Villagers Call for Prey Long Forest’s Protection

One of Cambodia’s largest re­maining primary forests and a source of income for hundreds of thousands of people, Prey Long is under threat from industrial farming, according to the Prey Long People’s Network, which demonstrated in Phnom Penh yesterday.

Gathered in the city’s designated demonstration zone in Daun Penh district, about 50 villagers dressed in green from four northeastern provinces sang songs and chanted slogans, appealing to the government and public to protect Prey Long forest.

“We want the Forestry Admin­istration to help preserve Prey Long forever,” Sean Khoeun, 53, said after pausing from singing through a megaphone for a dancing crowd of demonstrators.

“My song is to show that Prey Long is a Cambodian forest and historical heritage from our an­cestors,” said Ms Khoeun, a Kuy indigenous minority villager from Preah Vihear province’s Chey Sen district.

Chhieng Vuthy, another Prey Long People’s Network member, said the group had submitted a petition with 28,208 thumbprints to the National Assembly, the prime minister’s Cabinet, the Environment Ministry and the Ministry of Industry, Mines and Energy yesterday.
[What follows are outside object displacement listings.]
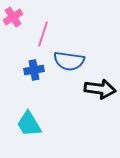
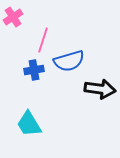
pink line: moved 6 px down
blue semicircle: rotated 24 degrees counterclockwise
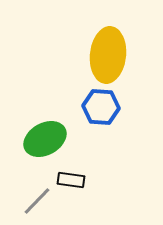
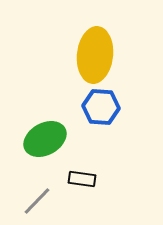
yellow ellipse: moved 13 px left
black rectangle: moved 11 px right, 1 px up
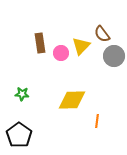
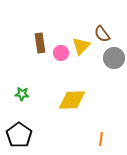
gray circle: moved 2 px down
orange line: moved 4 px right, 18 px down
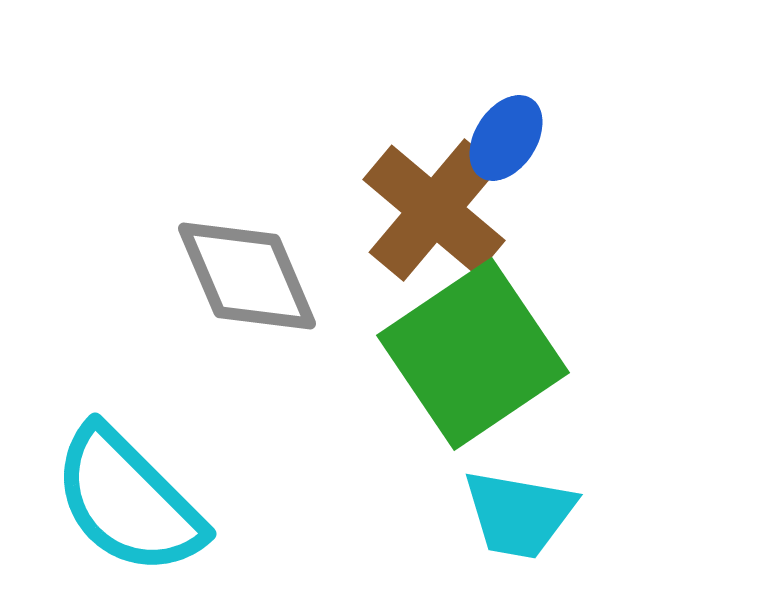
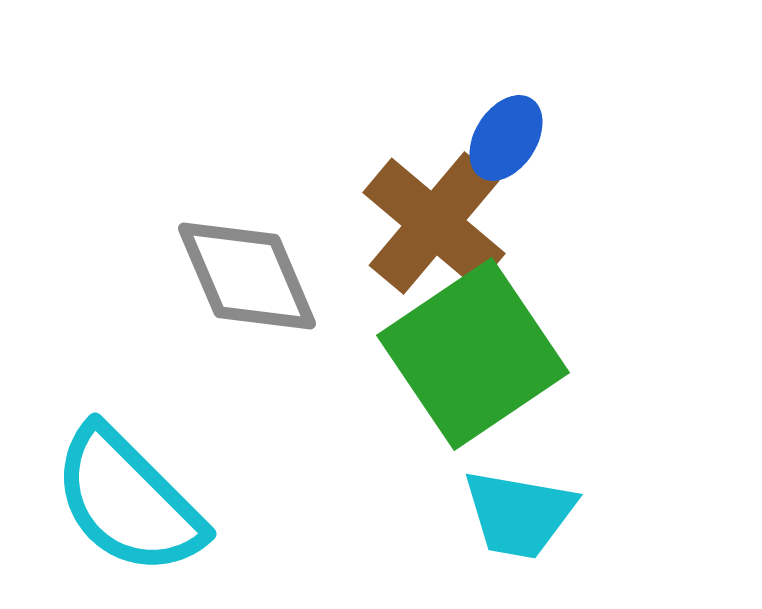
brown cross: moved 13 px down
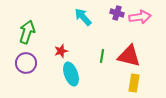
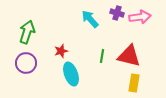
cyan arrow: moved 7 px right, 2 px down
“I want the government to recognize the problems of the communities in the four provinces,” said Mr Vuthy, who had traveled to the demonstration from Kompong Thom province’s Sandan district.

In a statement the group asked the government to withdraw current economic land concessions in Prey Long and return the forest back to local communities, while it also sought official recognition from the government.

About 200,000 people, mostly members of the Kuy indigenous minority, live in 339 villages in and around Prey Long forest, according to the group, which has 120 members in local forest communities.

Located between the Mekong and Stung Sen rivers, Prey Long’s landscape covers parts of Stung Treng, Preah Vihear, Kratie and Kompong Thom provinces, with a core area of around 135,000 hectares of pristine forest.

It is the largest remaining lowland evergreen forest in mainland Southeast Asia but it is not within an official conservation area.

A 2010 study by the University of Copenhagen said Prey Long was home to several globally threatened large mammals, such as the Asian elephant, clouded leopard, marbled cat, Malayan sun bear and the pileated gibbon, while the tiger species had been seen in the area as late as 2006.

Although Prey Long has suffered illegal logging in the past, four industrial farming concessions and 27 mining exploration licenses granted in recent years have raised urgent concerns among local villagers, according to the Prey Long People’s Network.

Most recently, several hundred villagers in March were involved in a tense, three-day stand off with armed security forces, when they tried to stop the clearing of a 6,000-hectare concession by the Vietnamese rubber company CRCK in Kompong Thom province’s Sandan district. Another Vietnamese company, PNT Co Ltd, has reportedly also begun felling trees in Preah Vihear’s Rovieng district.

Tapping of resin in Prey Long forest is key to traditional livelihoods but the group said that, according to its research, 243,644 resin trees have so far been lost due to logging and concessions.

Ath Oeun, a villager from Preah Vihear province’s Chey Sen district, said her community had recorded the loss of 20,000 resin trees since 2009. “We work there everyday and we learn that there is obvious destruction of our resin trees,” she said.

Chheng Kimsun, chief of the Forestry Administration, which administers Prey Long as private state land, acknowledged that the area had lost forest cover but he stopped short of blaming private companies for environmental damage.

“We have seen serious incidents because there are bad people who go to destroy the forest,” he said.

Mr Kimsun said his administration would propose turning Prey Long into a protected area that could generate international climate change funds as it stores large amounts of carbon. “After we finish all studies, we will make a sub-decree to protect [Prey Long] and sell carbon” credits, he said.

However, Ouch Leng, land program officer at the human rights group Adhoc, said he had little hope that the government would change its policy and stop from allocating land concessions that affect forests and local farmlands.